The European Conference on Computer Vision (ECCV), which began on Sunday, is held every other year, alternating with the International Conference on Computer Vision (ICCV). Scheduled for Glasgow this year, ECCV has, like most of the summer’s major computer science conferences, gone virtual.
Together with CVPR (the IEEE Conference on Computer Vision and Pattern Recognition), ICCV and ECCV round out the big three of computer vision conferences.
“In the past, ECCV tended to be a bit more on math and 3-D geometry than CVPR, which was always a bit more in the direction of pattern recognition,” says Thomas Brox, an Amazon Scholar and professor of computer science at the University of Freiburg, who is a program chair at this year’s ECCV. “But since, these days, everything is pattern recognition and deep learning, they’re more similar.”
Brox’s first ECCV was in 2004, when he was still a graduate student, so he had been attending for 10 years when the deep-learning revolution in computer vision began.
“I like it if things get simpler,” Brox says. “So I liked that time a lot — 2014, 2015, this was when many computer vision problems simplified a lot suddenly. You took a network — it didn’t matter much what — and you always got a much better performance than everyone else got before.
“Of course, now everyone has done that, and it’s getting pretty complicated again. It’s about changing a few details in your network, how you train, how you collect the data, how you present it, and then you get your little incremental improvements.

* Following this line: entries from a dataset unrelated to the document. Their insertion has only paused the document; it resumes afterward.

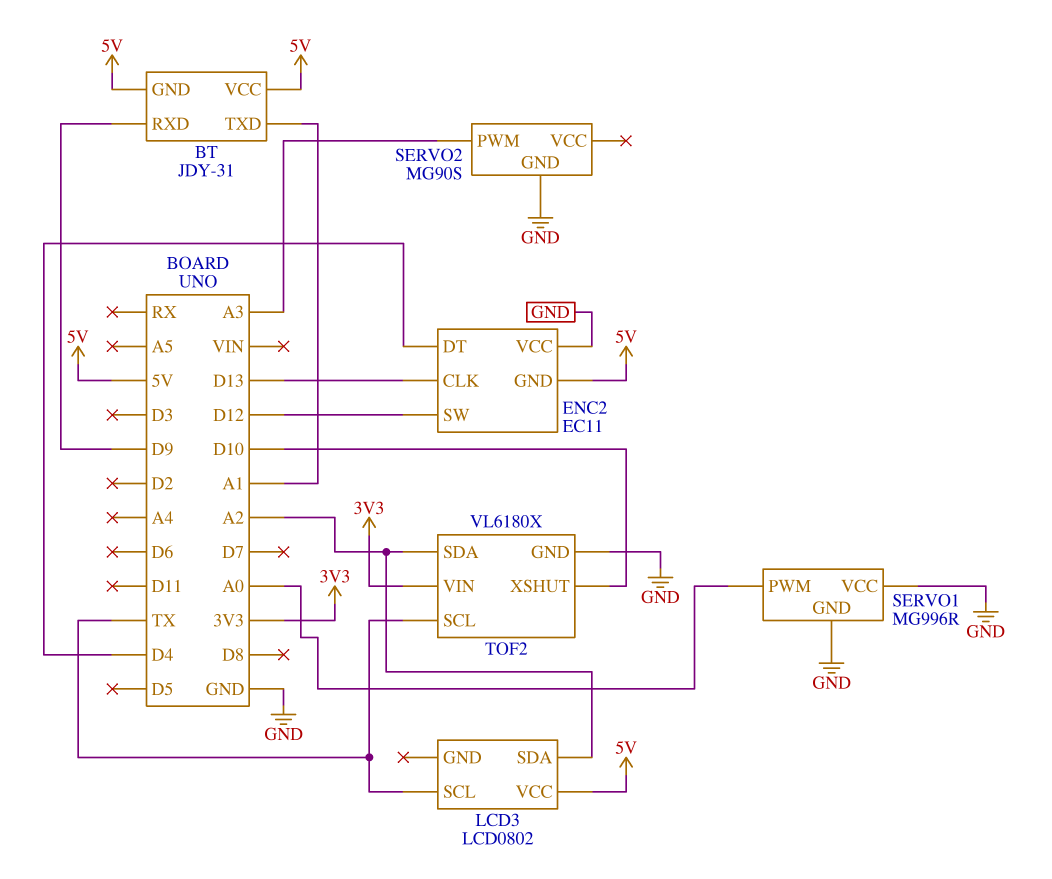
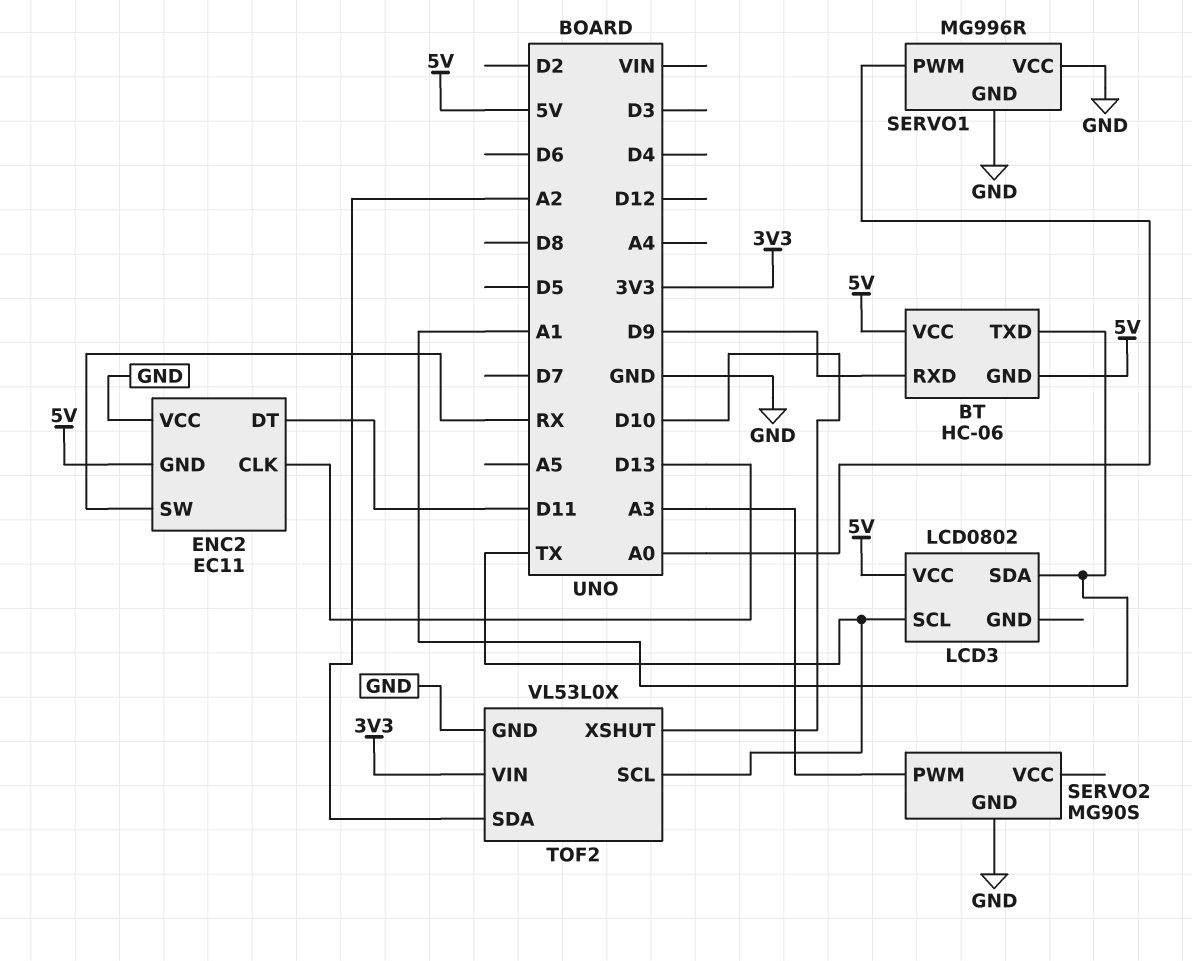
BT: JDY-31 -> HC-06
ENC2 pin DT: D4 -> D11
ENC2 pin SW: D12 -> RX
LCD3 pin SDA: A2 -> A1
TOF2: VL6180X -> VL53L0X

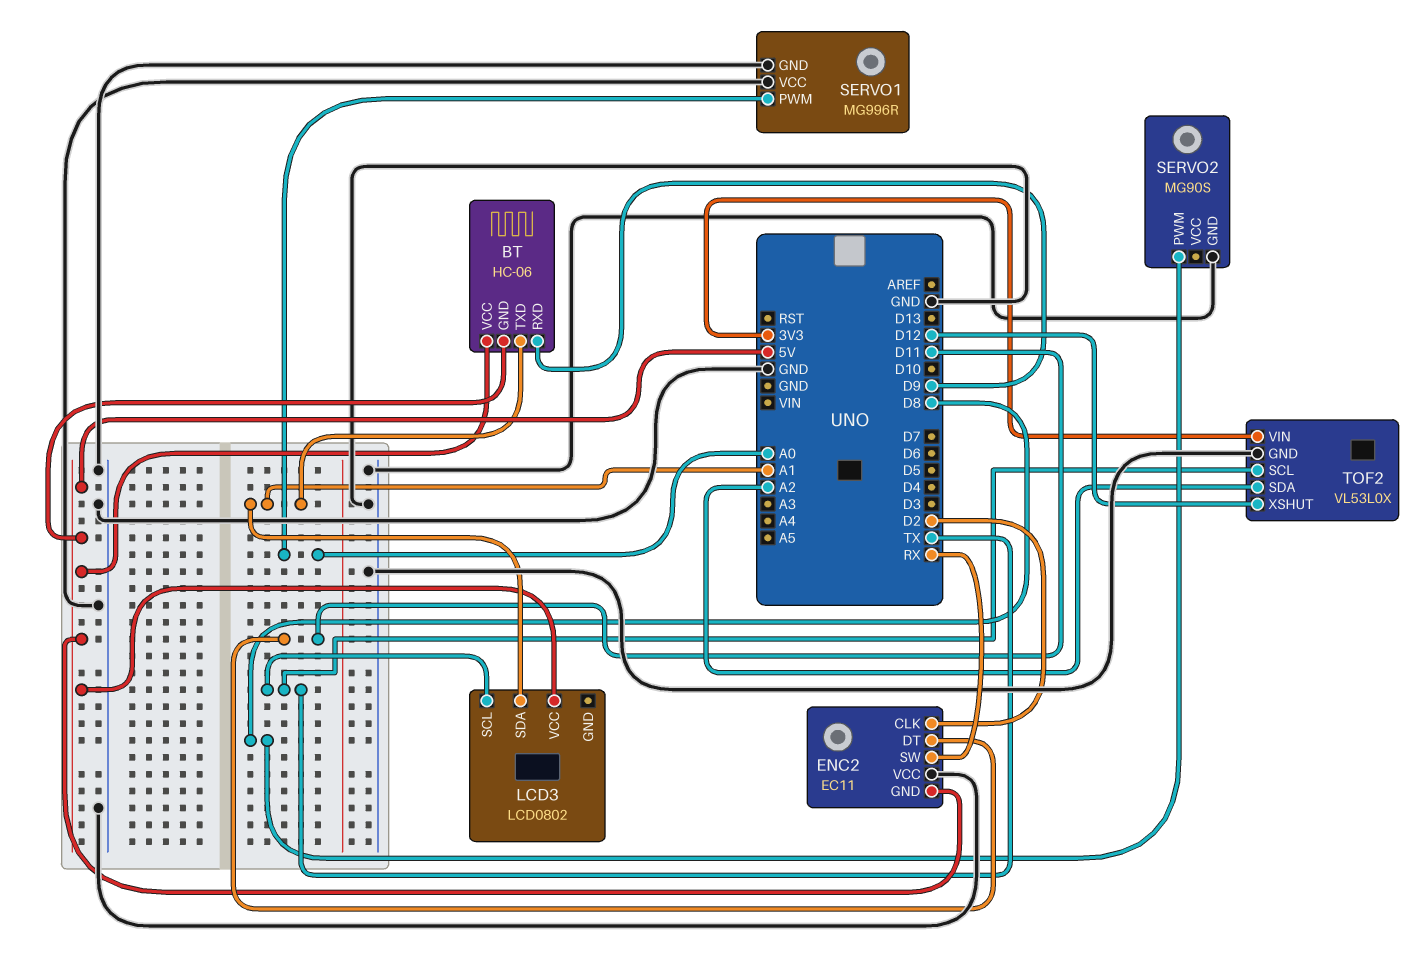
ENC2 pin CLK: D13 -> D2
SERVO2 pin PWM: A3 -> D8
TOF2 pin XSHUT: D10 -> D12

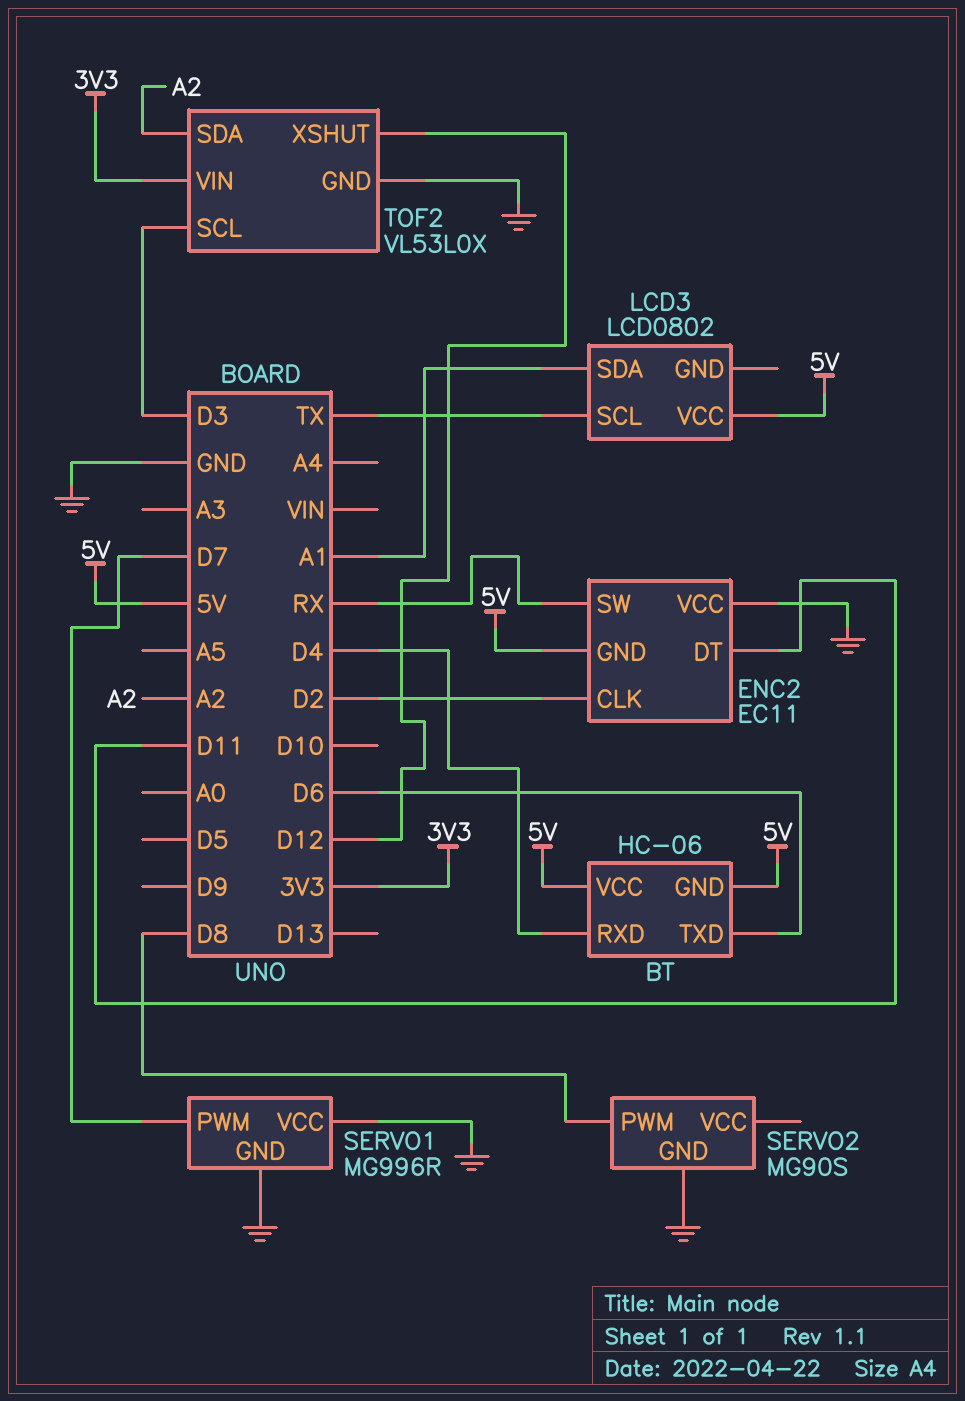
BT pin RXD: D9 -> D4
BT pin TXD: A1 -> D6
SERVO1 pin PWM: A0 -> D7
TOF2 pin SCL: TX -> D3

“Progress on benchmarks is still relatively fast, but progress on concepts is relatively slow. In the past, when that’s been the case, then at some point progress on the benchmarks has stopped, too. During my postdoc in 2010, it was the same situation with object detection. There was a lot of progress before that, and then it became slower and slower, and no one had a good idea of what to do. And then deep learning came and solved the problem, more or less.”
Ten years later, with deep learning, too, “there’s very little conceptual novelty,” Brox says. “I think we’re hitting a wall.”
Getting a foothold
Of course, no one knows what the next conceptual breakthrough will be: “If anyone knew, we would all be doing it,” Brox says with a laugh. But he’s willing to hazard a few guesses.
“One bet might be that you want to go a bit away from these label annotations, because they might actually limit you more than they help,” Brox says. Today, most machine learning is supervised, meaning that it involves labeled training examples, and the machine learning model learns to predict the labels on the basis of input features. Training with unlabeled data is known as unsupervised.
Amazon Scholars
The Scholars program is designed for academics who want to apply research methods in practice and help us solve hard technical challenges without leaving their academic institutions. Learn more about the program here.
“As soon as you work on unsupervised losses, then you’re back in the old days, in a way,” Brox says. “We formulated the same kinds of losses. But there was no deep network, and the optimization techniques worked directly on the output variables rather than the network parameters. It needs something else on top, but something in this direction can be interesting.”
Another technique that intrigues Brox is the use of generative models, rather than the discriminative models that prevail today. Given two variables — say, visual features of images and possible labels of objects in those images — discriminative models, such as today’s neural nets, estimate the value of one variable given a specific value of the other: if the image feature is a pointy ear, the label is likely to be “cat”.
A generative model, by contrast, attempts to learn a probability distribution that relates all possible values of one variable to all possible values of the other. As such, it offers a statistical model of the world, rather than a bag of tricks for performing classifications.
“Discriminative models just try to find features that separate two different classes, and you’re happy if you can discriminate them,” Brox says. “Whereas with generative models, you also want to explain what you see. If you can explain what you see, then you have potentially much more robust models that also generalize better.
“That is a direction that is very interesting, but it is not currently competitive. When you come with a new concept, it will typically not be as good as all these well-optimized methods that optimize all the details. It’s similar to what the deep-learning people faced for many years, when they were already convinced that they had the right tool, but no one in the computer vision community wanted to believe them, because their numbers were much worse. You really have to believe in your strategy to go on with it and make it better until you hit the state of the art.”
Geometry returns
In his own work, Brox is also investigating the possibility of integrating deep learning with the “math and 3-D geometry” that used to be a priority at ECCV. In particular, he’s looking at using the motion of objects to infer information about their 3-D shape, an approach that would seem to benefit from rigorous computational methods for correlating points on an object’s surface under different rotations.
“In the motion signal, there’s a good deal of information, and it’s not well used in the current techniques,” Brox says. “Especially when you think of unsupervised learning, this might be quite useful. Making better use of 3-D structure has also been one of my interests.
“At the beginning, nobody believed that 3-D vision could be captured by deep learning. Everybody thought, ‘Okay, these two fields are incompatible, so if you work on 3-D vision, you’re safe.’ You don’t need to shift to deep learning.
“Actually, that’s not true. There are also benefits if you use deep learning for 3-D vision. But you can’t do everything with deep learning there. It’s more a mixture of classical geometry, classical math, and using deep learning for the pattern recognition parts of it. The combination of both is quite promising.”